Can you pick an answer with certainty? This ambiguity makes it hard to tell the people that are making a genuine effort apart from the people (or bots!) that are guessing randomly. However, we must make that determination correctly in order to scale this up to thousands of labelers, and still deliver high quality data to our customer. Measuring Quality at Scale When we first built our labeling pipeline, our customers wanted us to prioritize the highest quality data over other factors such as the fastest turnaround SLAs. Now we had to figure out a way to keep our high quality bar while boosting our turnaround from days to minutes. One reason for higher turn-around time was redundancy. On most projects, we send each task through a pipeline of multiple people, either in series or in parallel. Having this redundancy greatly reduces the probability of errors. It also allows us to estimate the accuracies of each person by grading their responses against the completed version of the task. The other reason for higher turn-around time was lagging quality indicators. We usually hold each batch of tasks in a staging state before it is sent back to a customer, so that our confidence indicators on labelers can catch up based on new information. We can then relabel tasks we have low confidence in.

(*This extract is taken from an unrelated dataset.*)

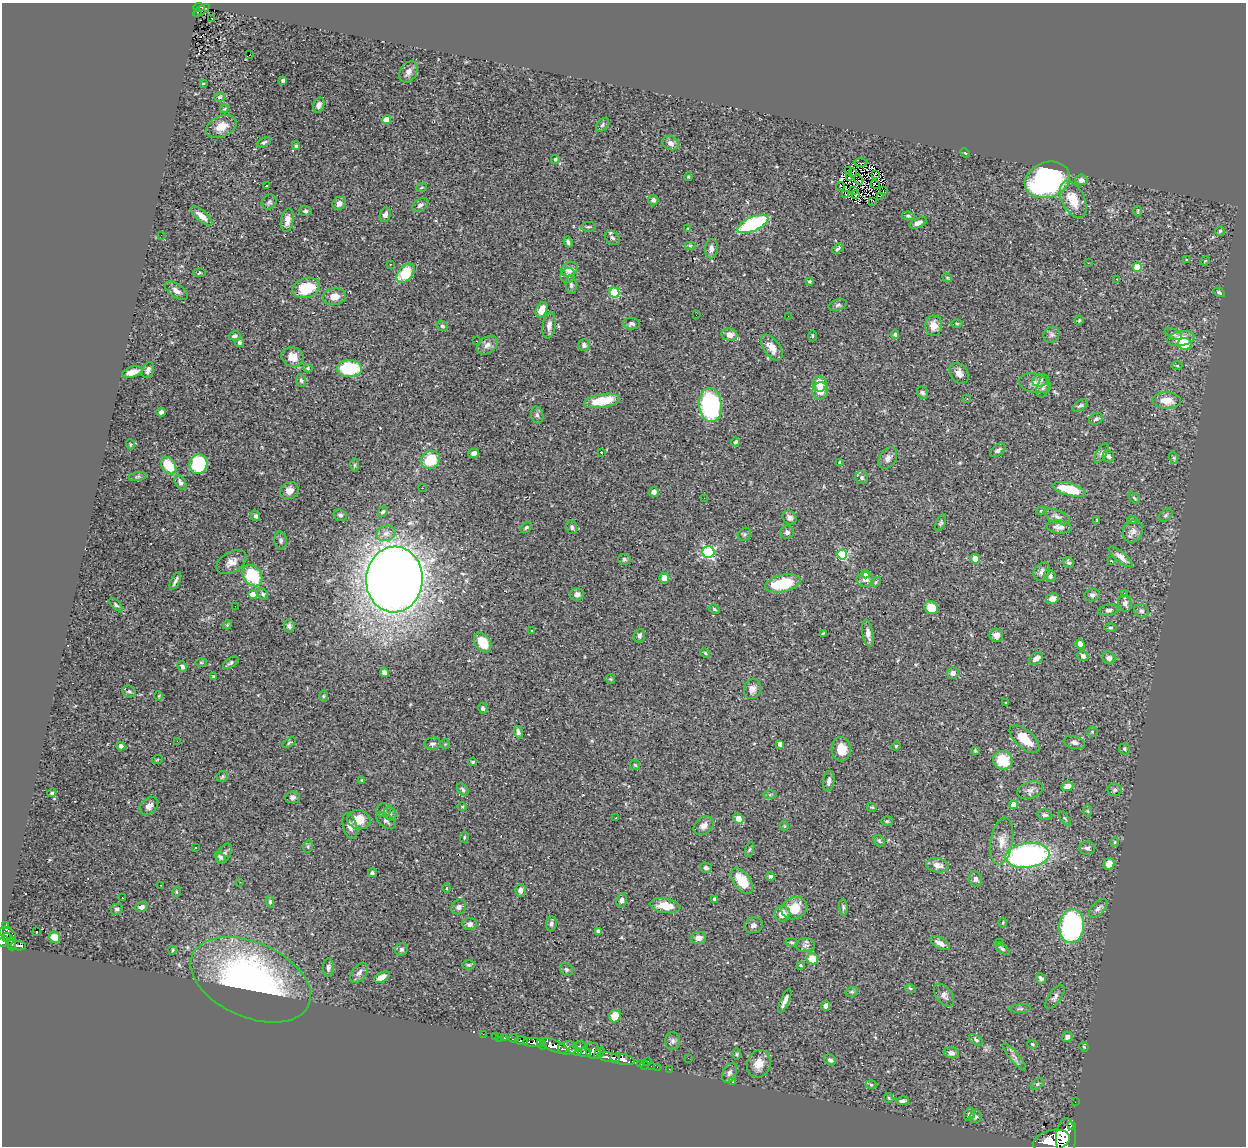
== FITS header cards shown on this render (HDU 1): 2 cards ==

However, due to OpenAI’s latency and throughput constraints, we would not have been able to use either of these features of our architecture — tasks would have to be immediately sent back to the customer after a single person had attempted them. Fortunately, having people review other people’s work is just one of the ways we get signal on labeler quality. For example, on some computer vision projects, one feature that determines labeler quality is based on localization loss from a deep learning model. Benchmark Tasks Another way we measure quality is using a mechanism called benchmark tasks. The idea is to collect high-confidence responses to a subset of tasks first (called benchmark tasks — or a golden dataset in literature), and then use them to estimate the quality of active labelers. The benchmark tasks are sprinkled among new tasks served to people, and disguised to be indistinguishable from them. We can then guarantee that we never return tasks to a customer from labelers who do not meet the quality threshold on benchmark tasks. We had been successfully using benchmark tasks as another way of measuring quality, but these were typically created manually by our in-house quality team. This manual creation would not have worked for this project for a few reasons: we wanted to support OpenAI in creating new projects and iterating quickly on experiments without being blocked on the Scale team creating benchmarks.

due to the ambiguous nature of tasks, it was harder to manually find tasks for which we could have high certainty in the answer. To solve these problems, we augmented our pipeline with a system that automatically mines and maintains a set of benchmark tasks. Once a project came in, our system would take a small subset of tasks from it, and have each one done by multiple trusted labelers. If those people almost all reached consensus that one of the responses on a task was correct, we would make this task a benchmark task, with that response. The broader remote workforce would only be allowed on the project once we had enough benchmarks.